At the end of May in its 2004 report, Amnesty International affirmed that the efforts of President Vicente Fox’s government to guarantee respect for human rights have been “insufficient” to restrain “frequent and generalized violations”. This report declared that the “structural failures” of the penal justice system continue to be the key cause of the violations of human rights and impunity. In addition, it indicated that in indigenous communities, discrimination, marginalization, and conflicts continue to cause multiple violations of human rights. The report points out that in June 2003 AI was invited to Mexico to resume the negotiations with the EZLN and to reform the “controversial” 2001 legislation on indigenous rights. Also, it mentioned that there is a great concern about the danger that the Puebla-Panama Plan represents for the indigenous communities in southern Mexico, since it threatens to violate the economic, social, and cultural rights of these communities.
By the end of May, representatives of civil organizations met with the Secretary of Interior, Santiago Creel, and obtained a series of agreements to guarantee the continuity of the dialogue with the government.
With regards to indigenous communities, in the middle of May, the thirteenth meeting of the Indigenous National Congress (CNI) took place in Union Hidalgo, Oaxaca. Delegates from the Center-Pacific region decided to ratify the San Andrés Peace Accords as the “Indigenous Constitution” and to proceed in a “peaceful rebellion” by means of exercising autonomy. Juan Chávez, purépecha of Nurio, emphasized: “there is no need to fall into continually asking the State for something that it has already denied to us (the constitutional recognition of the rights of the Indian communities with the approval of the initiative of the COCOPA Law). We do not have to ask the government for permission. That demand was left behind with the creation of the Caracoles (Snails) in Chiapas and with the autonomous municipalities like Xochistlahuaca (Guerrero) and with what is happening in Hidalgo Union (Oaxaca) and Tlalnepantla (Morelos)“.
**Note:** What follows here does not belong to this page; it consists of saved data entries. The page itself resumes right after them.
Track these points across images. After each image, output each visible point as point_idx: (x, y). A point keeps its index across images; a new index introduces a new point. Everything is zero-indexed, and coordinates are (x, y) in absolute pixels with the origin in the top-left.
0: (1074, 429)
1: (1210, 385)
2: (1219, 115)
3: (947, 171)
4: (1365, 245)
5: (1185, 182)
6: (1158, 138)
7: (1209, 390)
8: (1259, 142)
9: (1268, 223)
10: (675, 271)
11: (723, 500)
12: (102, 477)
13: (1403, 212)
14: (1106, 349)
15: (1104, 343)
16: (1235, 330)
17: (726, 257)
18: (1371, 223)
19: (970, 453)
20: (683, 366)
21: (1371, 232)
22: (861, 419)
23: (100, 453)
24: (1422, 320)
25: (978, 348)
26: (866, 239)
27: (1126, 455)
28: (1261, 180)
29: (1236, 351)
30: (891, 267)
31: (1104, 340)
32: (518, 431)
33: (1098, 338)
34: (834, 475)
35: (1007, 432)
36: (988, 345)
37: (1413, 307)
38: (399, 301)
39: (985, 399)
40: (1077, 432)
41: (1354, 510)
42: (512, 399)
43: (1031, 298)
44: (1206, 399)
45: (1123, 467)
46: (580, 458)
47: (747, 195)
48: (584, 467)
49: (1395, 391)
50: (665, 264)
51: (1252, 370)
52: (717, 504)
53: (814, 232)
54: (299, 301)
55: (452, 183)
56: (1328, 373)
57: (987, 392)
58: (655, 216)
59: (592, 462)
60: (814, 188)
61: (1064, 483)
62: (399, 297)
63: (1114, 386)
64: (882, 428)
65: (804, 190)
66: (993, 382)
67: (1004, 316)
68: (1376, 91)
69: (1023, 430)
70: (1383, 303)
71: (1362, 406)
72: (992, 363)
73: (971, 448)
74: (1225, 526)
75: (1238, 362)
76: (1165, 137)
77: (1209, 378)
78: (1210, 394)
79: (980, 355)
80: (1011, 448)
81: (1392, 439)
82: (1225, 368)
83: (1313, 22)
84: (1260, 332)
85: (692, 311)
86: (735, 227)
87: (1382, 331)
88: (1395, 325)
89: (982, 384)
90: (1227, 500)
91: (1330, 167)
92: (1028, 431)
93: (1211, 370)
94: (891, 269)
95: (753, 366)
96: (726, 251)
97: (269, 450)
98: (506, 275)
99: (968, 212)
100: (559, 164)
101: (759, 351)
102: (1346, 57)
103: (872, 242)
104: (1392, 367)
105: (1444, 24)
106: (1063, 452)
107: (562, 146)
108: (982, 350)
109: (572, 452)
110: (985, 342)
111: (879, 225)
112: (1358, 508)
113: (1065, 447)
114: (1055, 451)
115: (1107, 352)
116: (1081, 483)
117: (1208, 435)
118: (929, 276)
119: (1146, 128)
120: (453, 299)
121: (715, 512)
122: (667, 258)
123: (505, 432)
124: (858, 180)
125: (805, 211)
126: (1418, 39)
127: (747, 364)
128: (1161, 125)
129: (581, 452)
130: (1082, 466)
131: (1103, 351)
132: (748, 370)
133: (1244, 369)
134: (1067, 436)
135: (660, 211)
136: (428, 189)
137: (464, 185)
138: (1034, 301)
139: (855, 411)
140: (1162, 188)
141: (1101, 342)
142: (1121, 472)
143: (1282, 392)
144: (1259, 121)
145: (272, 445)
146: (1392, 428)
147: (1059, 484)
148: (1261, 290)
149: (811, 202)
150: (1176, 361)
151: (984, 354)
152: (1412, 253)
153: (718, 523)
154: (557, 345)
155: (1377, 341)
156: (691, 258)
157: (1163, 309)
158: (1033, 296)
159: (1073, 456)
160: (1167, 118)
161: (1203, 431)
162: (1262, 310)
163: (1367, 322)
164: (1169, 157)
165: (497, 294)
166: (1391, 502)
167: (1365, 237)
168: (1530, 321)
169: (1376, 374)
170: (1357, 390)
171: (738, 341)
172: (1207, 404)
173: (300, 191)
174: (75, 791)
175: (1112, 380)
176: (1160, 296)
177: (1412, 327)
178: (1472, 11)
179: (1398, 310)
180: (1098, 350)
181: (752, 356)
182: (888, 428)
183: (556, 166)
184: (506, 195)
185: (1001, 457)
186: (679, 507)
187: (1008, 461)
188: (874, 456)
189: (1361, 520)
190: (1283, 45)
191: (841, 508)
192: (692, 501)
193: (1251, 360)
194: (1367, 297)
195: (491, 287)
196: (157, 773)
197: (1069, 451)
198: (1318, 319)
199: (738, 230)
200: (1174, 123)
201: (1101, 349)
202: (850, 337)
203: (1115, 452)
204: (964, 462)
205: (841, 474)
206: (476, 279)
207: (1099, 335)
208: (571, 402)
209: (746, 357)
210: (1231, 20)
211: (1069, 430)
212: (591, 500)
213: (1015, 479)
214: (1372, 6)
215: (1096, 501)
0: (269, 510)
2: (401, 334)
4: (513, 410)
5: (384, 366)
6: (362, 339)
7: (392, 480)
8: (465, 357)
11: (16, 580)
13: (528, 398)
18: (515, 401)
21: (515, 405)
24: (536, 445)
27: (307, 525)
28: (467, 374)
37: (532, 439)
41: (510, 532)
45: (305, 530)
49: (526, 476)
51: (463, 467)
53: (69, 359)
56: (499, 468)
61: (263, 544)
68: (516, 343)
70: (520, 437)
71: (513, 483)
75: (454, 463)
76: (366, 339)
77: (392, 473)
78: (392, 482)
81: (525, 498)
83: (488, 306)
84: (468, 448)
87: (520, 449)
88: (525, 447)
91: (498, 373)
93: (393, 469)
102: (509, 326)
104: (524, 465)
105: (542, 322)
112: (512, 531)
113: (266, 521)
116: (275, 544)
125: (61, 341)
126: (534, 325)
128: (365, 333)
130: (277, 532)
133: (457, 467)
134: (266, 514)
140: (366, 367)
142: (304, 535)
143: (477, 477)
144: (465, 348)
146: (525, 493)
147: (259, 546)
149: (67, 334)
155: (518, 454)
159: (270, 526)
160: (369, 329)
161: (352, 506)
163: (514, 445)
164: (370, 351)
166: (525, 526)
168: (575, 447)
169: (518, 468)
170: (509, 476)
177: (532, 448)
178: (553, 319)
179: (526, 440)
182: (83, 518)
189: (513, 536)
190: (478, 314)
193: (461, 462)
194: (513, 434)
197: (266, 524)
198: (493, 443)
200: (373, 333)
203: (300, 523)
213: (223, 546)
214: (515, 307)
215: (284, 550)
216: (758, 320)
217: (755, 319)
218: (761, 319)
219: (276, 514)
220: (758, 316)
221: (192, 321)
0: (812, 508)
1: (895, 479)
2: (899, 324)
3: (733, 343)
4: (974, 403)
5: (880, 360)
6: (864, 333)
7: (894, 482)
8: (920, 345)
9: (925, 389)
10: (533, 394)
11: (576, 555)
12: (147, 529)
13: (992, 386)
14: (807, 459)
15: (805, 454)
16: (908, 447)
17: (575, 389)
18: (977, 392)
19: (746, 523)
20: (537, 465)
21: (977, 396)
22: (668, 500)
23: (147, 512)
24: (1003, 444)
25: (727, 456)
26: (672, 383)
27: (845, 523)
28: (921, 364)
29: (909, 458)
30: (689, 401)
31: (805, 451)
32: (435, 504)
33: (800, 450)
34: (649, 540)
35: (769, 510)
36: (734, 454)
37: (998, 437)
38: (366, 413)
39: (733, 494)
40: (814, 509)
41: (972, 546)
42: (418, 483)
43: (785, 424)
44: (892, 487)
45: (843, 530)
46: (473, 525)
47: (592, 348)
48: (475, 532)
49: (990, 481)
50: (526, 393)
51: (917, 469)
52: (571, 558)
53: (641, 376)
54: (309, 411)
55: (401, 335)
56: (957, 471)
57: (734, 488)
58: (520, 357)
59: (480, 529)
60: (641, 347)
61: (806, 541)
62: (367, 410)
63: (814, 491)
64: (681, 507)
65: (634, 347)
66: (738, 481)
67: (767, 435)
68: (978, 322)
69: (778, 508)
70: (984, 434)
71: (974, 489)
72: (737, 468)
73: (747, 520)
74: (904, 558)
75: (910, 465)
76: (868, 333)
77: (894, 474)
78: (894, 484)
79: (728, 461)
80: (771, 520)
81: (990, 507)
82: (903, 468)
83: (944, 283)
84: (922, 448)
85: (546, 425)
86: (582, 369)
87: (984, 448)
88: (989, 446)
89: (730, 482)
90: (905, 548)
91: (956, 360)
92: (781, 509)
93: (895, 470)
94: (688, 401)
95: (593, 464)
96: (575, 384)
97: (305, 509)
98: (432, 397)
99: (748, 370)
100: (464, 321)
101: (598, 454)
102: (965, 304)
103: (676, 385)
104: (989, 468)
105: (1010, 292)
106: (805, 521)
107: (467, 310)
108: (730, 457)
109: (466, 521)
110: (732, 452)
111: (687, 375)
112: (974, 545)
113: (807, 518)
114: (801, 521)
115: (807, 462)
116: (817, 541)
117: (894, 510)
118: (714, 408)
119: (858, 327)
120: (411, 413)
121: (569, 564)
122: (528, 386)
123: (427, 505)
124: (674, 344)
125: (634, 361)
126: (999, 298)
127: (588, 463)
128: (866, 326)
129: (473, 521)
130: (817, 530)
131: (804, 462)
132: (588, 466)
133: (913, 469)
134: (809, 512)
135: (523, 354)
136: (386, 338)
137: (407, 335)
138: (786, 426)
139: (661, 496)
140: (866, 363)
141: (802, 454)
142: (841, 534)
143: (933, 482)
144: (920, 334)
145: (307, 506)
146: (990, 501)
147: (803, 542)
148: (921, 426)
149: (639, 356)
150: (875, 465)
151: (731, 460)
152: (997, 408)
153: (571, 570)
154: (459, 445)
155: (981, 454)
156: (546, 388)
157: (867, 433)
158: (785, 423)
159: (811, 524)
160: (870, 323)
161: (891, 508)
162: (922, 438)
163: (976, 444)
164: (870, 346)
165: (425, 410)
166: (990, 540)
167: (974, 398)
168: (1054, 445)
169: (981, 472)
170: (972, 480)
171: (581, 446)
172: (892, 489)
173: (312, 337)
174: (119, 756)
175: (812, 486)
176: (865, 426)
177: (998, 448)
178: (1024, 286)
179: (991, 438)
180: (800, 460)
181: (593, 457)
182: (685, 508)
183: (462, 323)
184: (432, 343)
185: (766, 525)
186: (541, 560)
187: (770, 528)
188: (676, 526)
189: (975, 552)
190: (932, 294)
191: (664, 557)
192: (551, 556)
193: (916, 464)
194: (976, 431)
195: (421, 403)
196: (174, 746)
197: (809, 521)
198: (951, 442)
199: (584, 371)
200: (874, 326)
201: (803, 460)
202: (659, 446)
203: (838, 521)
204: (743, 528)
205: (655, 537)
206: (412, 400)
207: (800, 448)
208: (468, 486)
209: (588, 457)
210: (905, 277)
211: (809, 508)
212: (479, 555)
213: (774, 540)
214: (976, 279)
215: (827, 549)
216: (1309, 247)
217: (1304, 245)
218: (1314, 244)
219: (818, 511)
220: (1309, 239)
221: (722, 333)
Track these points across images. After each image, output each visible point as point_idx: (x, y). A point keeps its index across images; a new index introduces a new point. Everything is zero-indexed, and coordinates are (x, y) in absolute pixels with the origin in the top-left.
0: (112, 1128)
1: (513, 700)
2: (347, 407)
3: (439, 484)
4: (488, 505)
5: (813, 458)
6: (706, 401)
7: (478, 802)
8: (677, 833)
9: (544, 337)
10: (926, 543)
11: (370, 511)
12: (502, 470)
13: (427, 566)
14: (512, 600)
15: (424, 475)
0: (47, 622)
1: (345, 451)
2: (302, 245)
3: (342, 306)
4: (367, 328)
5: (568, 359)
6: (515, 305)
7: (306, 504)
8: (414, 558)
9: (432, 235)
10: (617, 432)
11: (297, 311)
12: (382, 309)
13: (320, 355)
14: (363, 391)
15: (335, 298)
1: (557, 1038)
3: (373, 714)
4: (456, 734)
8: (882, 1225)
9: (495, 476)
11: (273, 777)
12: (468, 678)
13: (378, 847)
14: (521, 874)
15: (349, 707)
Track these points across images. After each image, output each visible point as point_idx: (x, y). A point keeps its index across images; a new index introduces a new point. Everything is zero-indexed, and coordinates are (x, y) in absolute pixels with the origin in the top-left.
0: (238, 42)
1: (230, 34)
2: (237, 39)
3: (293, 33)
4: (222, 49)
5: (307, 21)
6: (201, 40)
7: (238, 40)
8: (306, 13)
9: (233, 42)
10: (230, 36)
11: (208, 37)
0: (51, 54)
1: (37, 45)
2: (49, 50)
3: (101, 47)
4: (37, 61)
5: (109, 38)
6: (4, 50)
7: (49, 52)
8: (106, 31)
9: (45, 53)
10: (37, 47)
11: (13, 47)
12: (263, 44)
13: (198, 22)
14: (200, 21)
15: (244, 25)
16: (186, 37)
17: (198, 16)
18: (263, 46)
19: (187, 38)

On May 28th, the summit of Heads of State and Government of Latin America, the Caribbean and the European Union with representatives from 58 countries began in Guadalajara, Jalisco, Mexico. Several “antiglobalization” social forums took place simultaneously (see separate article). Unfortunately, in the press very little of the content of the discussions was rescued due to the fact that the protest march that culminated several days of work ended with acts of violence. Several organizations that were present declared that the intensity of the police repression surpassed the safety measures that could be established to defend themselves from the small groups within the march.
45 young Mexicans were detained. Eight foreigners were deprived of their freedom and finally deported from the country. Human Rights organizations condemned the abuses, humiliations and violations to their rights of access to justice and the protection of their physical integrity due to what they were put through. One week later, the Mexican prisoners were formally charged for crimes of rioting, gang actions, resistance or disobedience, attacks on the communication lines, injuries, robbery, and damage.
Lastly, in Declaration of Tepeaca (State of Puebla), the Mexican Gathering for Alternatives of Life and People was celebrated from June 4-6 in preparation of the upcoming Mesoamerican social forums in the month of July, which will take place in El Salvador. Representatives of 112 social organizations from the whole country met together. They rejected the neoliberal policies imposed by the President, as well as their direct consequences. They reiterated their fight for the autonomy of the indigenous communities and therefore, for the fulfillment of the San Andrés Accords. They proposed the creation of an Alternative Plan of Life for the Mesoamerican Communities based on the dignity of their people, their culture, and mother Earth.